- **TASK SET**
A – Answer these from the binomial sum post:
(i) What value does the poster give both a and b when first applying the Binomial Theorem?
(ii) Which identity does the poster use in both attempts at the expansion?
(iii) In the second attempt, what is the first term of the rewritten sum?
B – In the binomial sum post, list every binomial coefficient written out explicitly on the right side of the equation the poster is asked to prove.

Prove that: $\displaystyle 4^m = \binom{2m+1}{0}+\binom{2m+1}{1}+\binom{2m+1}{2}+\ldots + \binom{2m+1}{m} $
From the Binomial Theorem:
$\displaystyle (a+b)^n = \sum_{k=0}^{n}\binom{n}{k}a^{n-k}b^k$
If $\displaystyle a = b = 2$, then we have
$\displaystyle 4^n = \sum_{k=0}^{n}\binom{n}{k}2^{n-k}2^k = 2^n\sum_{k=0}^{n}\binom{n}{k} = 2^n\cdot 2^n = 4^n$
Which is the same as $\displaystyle \sum_{k=0}^{2m}\binom{2m}{k}$ if $a = b = 1$ and $n =2m$ (with $4^m$ though).
What I'm having trouble with is the expansion. I've tried two things:
1) $\displaystyle \binom{2m}{0} = \binom{2m+1}{0}$ and applying the Pascal Identity to the remaining binomial coefficients:
\begin{align*}\sum_{k=0}^{2m}\binom{2m}{k} &= \binom{2m}{0}+\binom{2m}{1}+\binom{2m}{2}+\binom{2m}{3}+ \ldots \\ &= \binom{2m+1}{0} + \binom{2m+1}{2} + \binom{2m+1}{4} + \ldots \end{align*}
2) Applying the Pascal Identity from the 1st binomial coefficient:
\begin{align*}\sum_{k=0}^{2m}\binom{2m}{k} &= \binom{2m}{0}+\binom{2m}{1}+\binom{2m}{2}+\binom{2m}{3}+ \ldots \\ &= \binom{2m+1}{1} + \binom{2m+1}{3} + \binom{2m+1}{5} + \ldots\end{align*}
I don't know how to get the coefficients I'm asked to have.
Thanks!!

- **DATA FOR ANALYSIS**
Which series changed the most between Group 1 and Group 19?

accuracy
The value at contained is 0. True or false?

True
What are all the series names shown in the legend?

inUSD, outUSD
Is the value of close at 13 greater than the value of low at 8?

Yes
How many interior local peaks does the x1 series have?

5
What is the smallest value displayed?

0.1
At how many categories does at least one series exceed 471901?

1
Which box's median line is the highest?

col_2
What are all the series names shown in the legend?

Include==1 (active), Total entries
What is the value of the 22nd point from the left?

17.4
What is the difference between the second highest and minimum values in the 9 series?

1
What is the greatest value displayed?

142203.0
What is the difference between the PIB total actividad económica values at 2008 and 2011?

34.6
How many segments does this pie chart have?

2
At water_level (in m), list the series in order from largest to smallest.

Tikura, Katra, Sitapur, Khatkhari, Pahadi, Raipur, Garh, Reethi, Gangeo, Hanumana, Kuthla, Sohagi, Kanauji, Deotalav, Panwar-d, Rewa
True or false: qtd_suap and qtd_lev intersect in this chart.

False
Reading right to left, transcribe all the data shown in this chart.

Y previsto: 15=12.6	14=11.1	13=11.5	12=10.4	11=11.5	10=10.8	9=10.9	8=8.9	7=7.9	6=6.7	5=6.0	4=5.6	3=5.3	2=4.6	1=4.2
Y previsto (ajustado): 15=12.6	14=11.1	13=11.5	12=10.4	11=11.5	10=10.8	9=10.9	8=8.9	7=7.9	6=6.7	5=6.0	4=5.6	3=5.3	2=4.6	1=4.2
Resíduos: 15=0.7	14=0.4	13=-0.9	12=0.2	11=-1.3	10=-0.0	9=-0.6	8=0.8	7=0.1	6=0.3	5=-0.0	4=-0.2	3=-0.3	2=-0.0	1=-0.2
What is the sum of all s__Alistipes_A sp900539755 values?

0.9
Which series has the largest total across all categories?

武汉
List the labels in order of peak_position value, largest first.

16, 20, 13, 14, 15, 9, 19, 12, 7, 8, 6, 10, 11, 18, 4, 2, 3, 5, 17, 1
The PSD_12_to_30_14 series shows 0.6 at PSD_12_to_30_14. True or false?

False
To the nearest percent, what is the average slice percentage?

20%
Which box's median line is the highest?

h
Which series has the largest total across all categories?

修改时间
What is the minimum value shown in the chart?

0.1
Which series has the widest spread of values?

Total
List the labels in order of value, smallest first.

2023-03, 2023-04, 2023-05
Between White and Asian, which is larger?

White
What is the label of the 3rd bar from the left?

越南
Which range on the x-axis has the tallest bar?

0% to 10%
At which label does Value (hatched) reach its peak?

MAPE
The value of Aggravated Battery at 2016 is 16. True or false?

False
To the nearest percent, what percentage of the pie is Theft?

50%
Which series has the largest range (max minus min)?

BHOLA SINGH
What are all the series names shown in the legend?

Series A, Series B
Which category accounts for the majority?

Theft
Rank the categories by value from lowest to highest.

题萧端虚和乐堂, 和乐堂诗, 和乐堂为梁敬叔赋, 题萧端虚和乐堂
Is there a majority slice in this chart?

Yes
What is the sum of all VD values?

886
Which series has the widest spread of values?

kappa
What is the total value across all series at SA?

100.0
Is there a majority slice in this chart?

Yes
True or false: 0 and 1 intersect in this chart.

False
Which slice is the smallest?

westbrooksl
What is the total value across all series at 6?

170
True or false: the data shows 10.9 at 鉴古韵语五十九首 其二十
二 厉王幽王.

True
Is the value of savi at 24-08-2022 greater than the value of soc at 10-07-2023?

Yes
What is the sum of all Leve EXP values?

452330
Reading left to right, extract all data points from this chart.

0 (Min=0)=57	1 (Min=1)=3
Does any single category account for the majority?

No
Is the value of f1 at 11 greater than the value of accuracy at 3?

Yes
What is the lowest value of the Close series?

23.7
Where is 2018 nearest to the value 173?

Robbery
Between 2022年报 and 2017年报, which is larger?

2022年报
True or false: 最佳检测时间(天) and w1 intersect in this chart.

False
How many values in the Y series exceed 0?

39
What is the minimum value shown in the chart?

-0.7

- **OUTPUTS IN ORDER**
A –
(i) 2
(ii) The Pascal Identity
(iii) $\binom{2m+1}{1}$

B – $\binom{2m+1}{0}$, $\binom{2m+1}{1}$, $\binom{2m+1}{2}$, $\binom{2m+1}{m}$